Otolaryngology: Open Access
Open Access

The Auditory Brainstem Implant (ABI) is indicated in individuals who suffer from bilateral profound hearing loss associated with congenital or acquired abnormalities of the cochlea and/or auditory nerve. These individuals cannot receive a cochlear implant due to the inability of electrical stimulation through intra-cochlear electrodes. The congenital anomalies include dyplastic or aplastic cochleas and/ aplastic or hypoplastic auditory nerves, while the acquired anomalies include neurofibromatosis type 2 (bilateral acoustic schwannomas), cochlear otosclerosis and post-meningitic cochlear ossification.

ABIs have been traditionally practiced in NF2 individuals throughout the world over the last 40 years.

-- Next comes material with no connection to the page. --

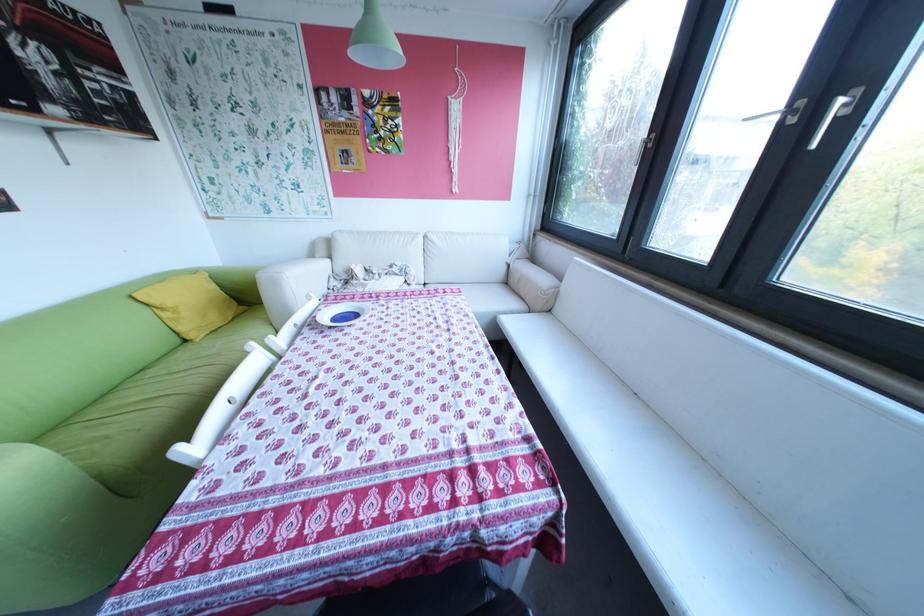
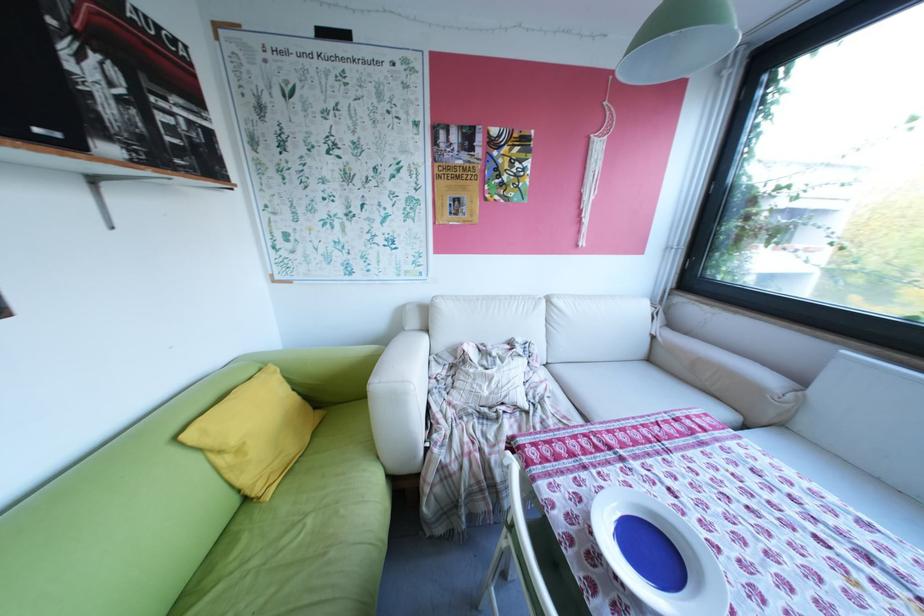
In a continuous first-person perspective shot, in which direction is the camera moving?

The movement direction of the cameraman is left, forward.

These implants need to be placed in the brainstem simultaneously at the time of acoustic neuroma removal. Some of these are also placed as sleeper implants to be activated at a later stage. Bilateral ABIs in tumoral cases have also been performed safely and have shown reasonable success provided the brainstem is not too distorted by the tumors. With such a success over many years among tumoral cases (adults), the focus has today shifted to non-tumoral cases (children) over the last two decades. Today ABI surgery is acknowledged as the treatment of choice for retro-cochlear deafness.

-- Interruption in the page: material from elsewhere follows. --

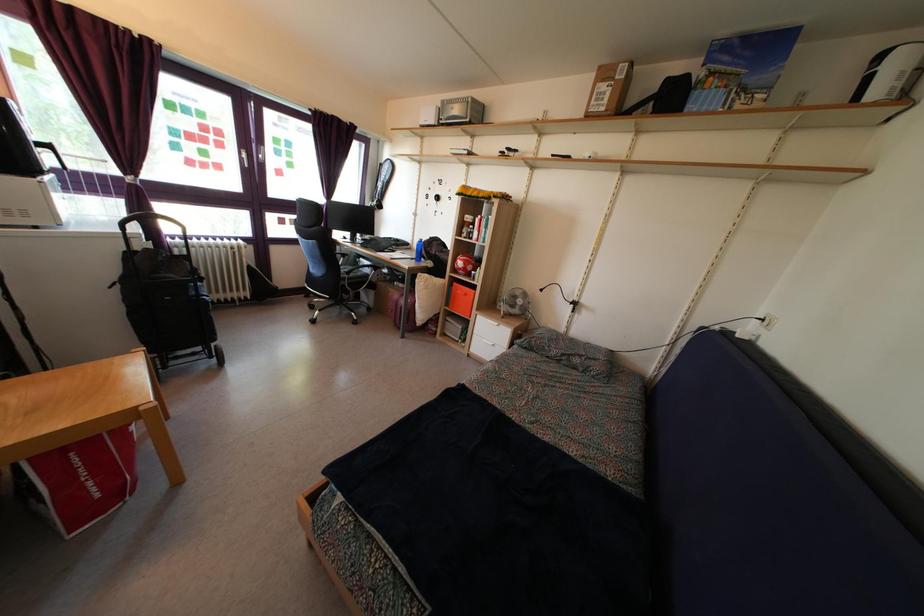
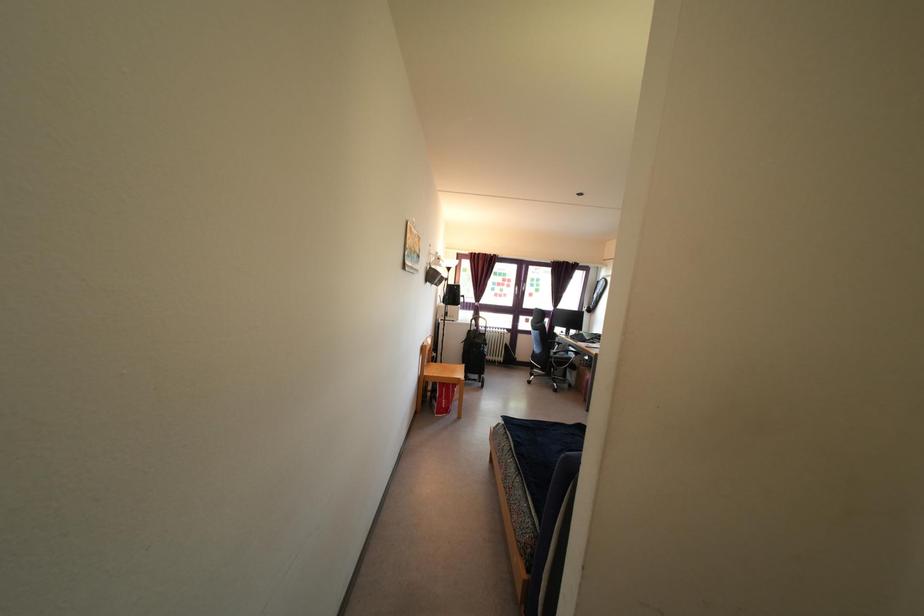
Where in the second image is the point corresponding to point (350, 282) from the first image?

(557, 362)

Even though useful auditory information is provided via the ABI, it is established that the results with this device does not match the expected results achieved with cochlear implantation. The reason being the lack of tonotopicity within the cochlear nucleus as noted within the cochlear turns, which leads to frequency specific delivery of auditory information to the brain. Also, due to anatomical variations in the brainstem, electrode placement and stimulation pattern variations, ABI programming is more challenging than CI. These children also need prolonged habilitation with meticulous follow up over many years, as their audition, speech and language skills slowly develop with the device [1,2]. The overall results are satisfactory for environmental auditory awareness and baseline speech intelligibility. ABI helps to understand auditory cues and aids in developing prosody and intonation. Thereby ABI children are able to develop satisfactory communication skills over long term implant use [1-4].

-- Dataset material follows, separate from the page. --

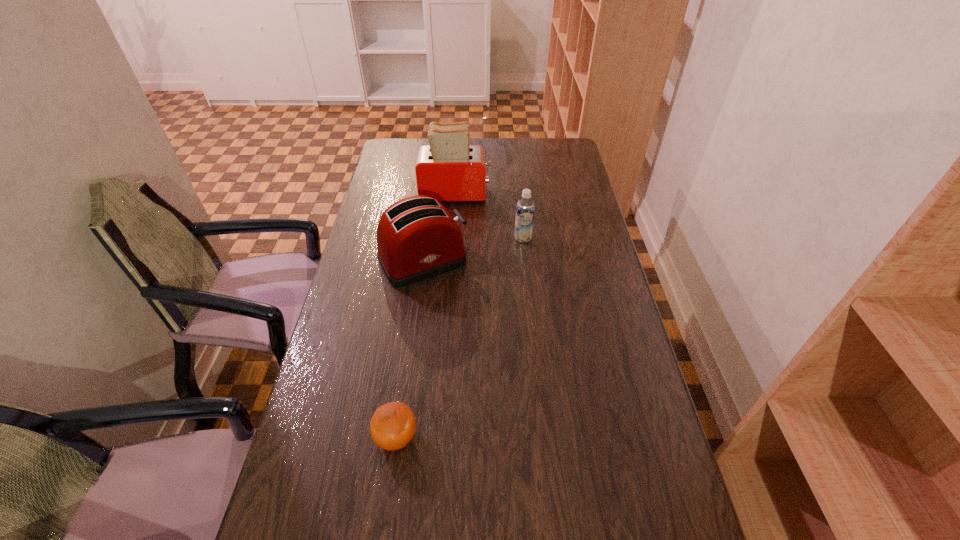
Where is `object that is at the left edge`? The image size is (960, 540). object that is at the left edge is located at coordinates (417, 238).

This screenshot has width=960, height=540. Find the location of `vacant space at the far edge of the desktop`. vacant space at the far edge of the desktop is located at coordinates (537, 147).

Research in the field of ABI is a 'hot-topic' in international podiums today. Work is currently being done to study PET-CT/functional MRI of the cerebellar flocculus and pons with its surgical findings during implant placement. This in future will help in identifying the 'sweetspot' in the brainstem to perfectly position the ABI [5-7]. Three dimensional volumetric analysis of the cochlear nucleus is also being investigated to understand the 'onion-peel' like tonotopicity within it - a phenomenon as yet not being tapped by the current ABI devices which have surface electrodes. An attempt at auditory midbrain implantation has been tried by Lenarz and colleagues in Germany, since the inferior colliculus is more tonotopically organized than the brainstem [8]. The future remains exciting with prospects of an auditory cortical implant to directly stimulate the Auditory Brain - that would herald the evolution of the ultimate auditory implant with perfect neuro-bionic integration!